Петр Перцов прожил жизнь долгую и странную. Живи он в наше время, его, наверное, назвали бы аутсайдером. Он и был аутсайдером — последовательным, можно сказать, принципиальным и вместе с тем как бы невольным. В его аутсайдерстве не было и тени позерства. Меньше всего напоминает он традиционный образ литературного маргинала, отщепенца, “прбоклятого”. Путь Перцова как бы сам собой сложился таким образом, что, побывав гостем нескольких станов, он везде занимал позицию особую и, этой особостью дорожа прежде всего, всегда находился не в центре, а где-то сбоку, на периферии.
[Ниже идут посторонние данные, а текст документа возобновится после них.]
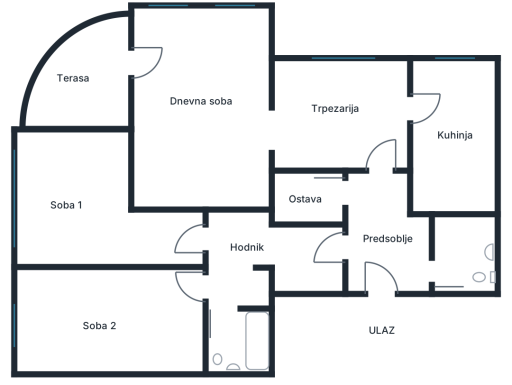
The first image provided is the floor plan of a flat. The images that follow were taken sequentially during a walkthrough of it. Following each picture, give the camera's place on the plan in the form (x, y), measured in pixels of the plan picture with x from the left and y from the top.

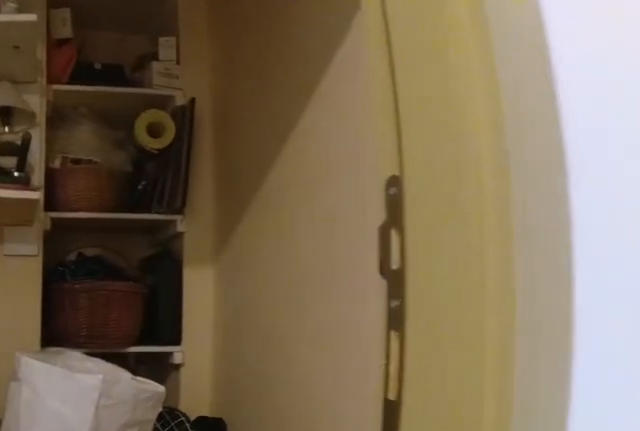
(367, 181)
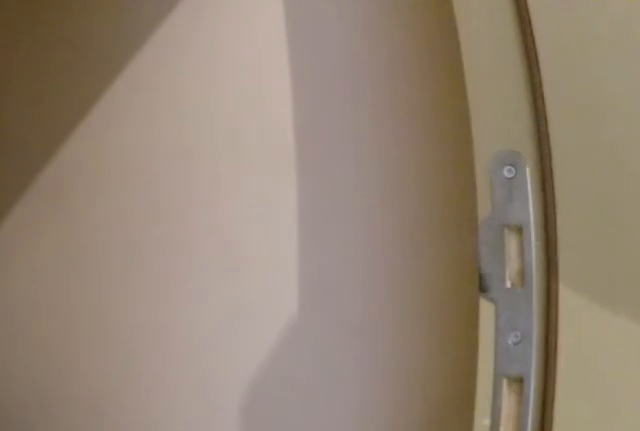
(360, 192)
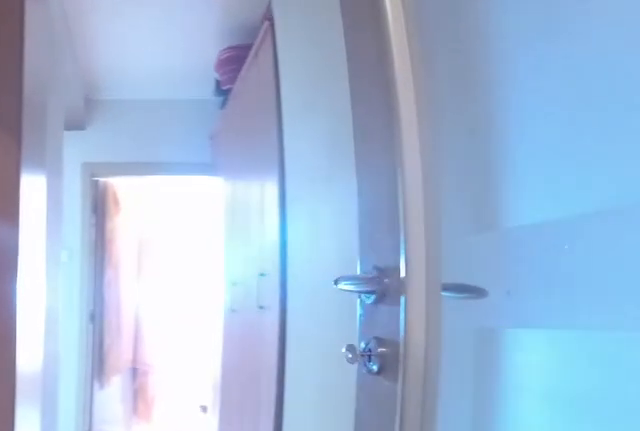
(370, 244)
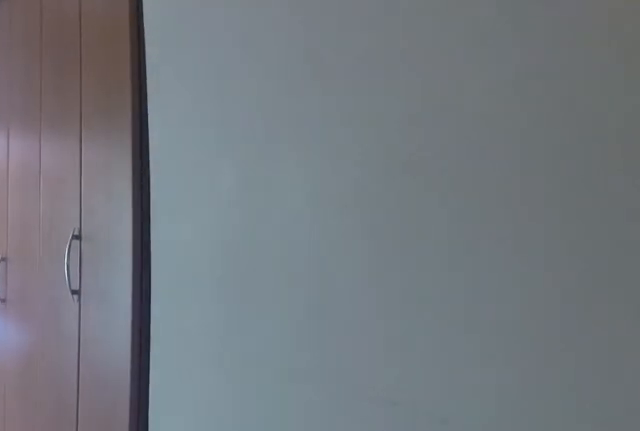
(327, 254)
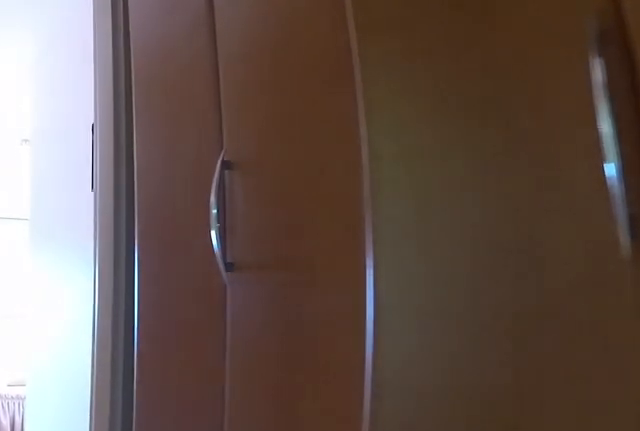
(271, 245)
Совсем молодым человеком оказавшись сотрудником народнического “Русского богатства”, Перцов вместо ожидавшейся от него популяризации идей Михайловского и компании попытался донести до читателей журнала мысль о самоценности искусства. После отлучения от журнала он уехал на родину, в Казань, и там, по его собственному выражению, “отвел себе душу за весь великий пост „Русского богатства””, внушая “казанскому обывателю уважение к поэтическому творчеству и его независимости от злободневных потребностей”.
Эволюция взглядов Перцова естественным образом заставила его искать союзников среди приверженцев едва начинавшего тогда зарождаться модернизма. Переписку Брюсова с Перцовым А. В. Лавров в предисловии к изданию “Литературных воспоминаний” определяет как “наиболее пространный, многообразный по содержанию и напряженный по мысли эпистолярный диалог из всех, которые вел сначала отверженный поэт-декадент, а потом мэтр русских символистов со своими именитыми современниками”. Парадокс в том, что к своим спутникам Перцов и на этот раз относился с изрядной долей скептицизма. Поэзию Брюсова он признавал, но она никогда не была ему особенно близка; Бальмонт же и вовсе представлялся Перцову литературным недоразумением и фигурой откровенно комической. Достаточно прочитать тот эпизод “Литературных воспоминаний”, где Перцов рассказывает, как лежавшего на парижской мостовой пьяного Бальмонта переехал фиакр: в этот момент, резюмирует автор, “он чувствовал себя, вероятно, наиболее законным наследником „безумного Эдгара””. Поэтическим идеалом для Перцова навсегда остались Фет, Полонский и Майков, и сам он всю жизнь писал стихи, лишенные какого бы то ни было следа модернистских влияний.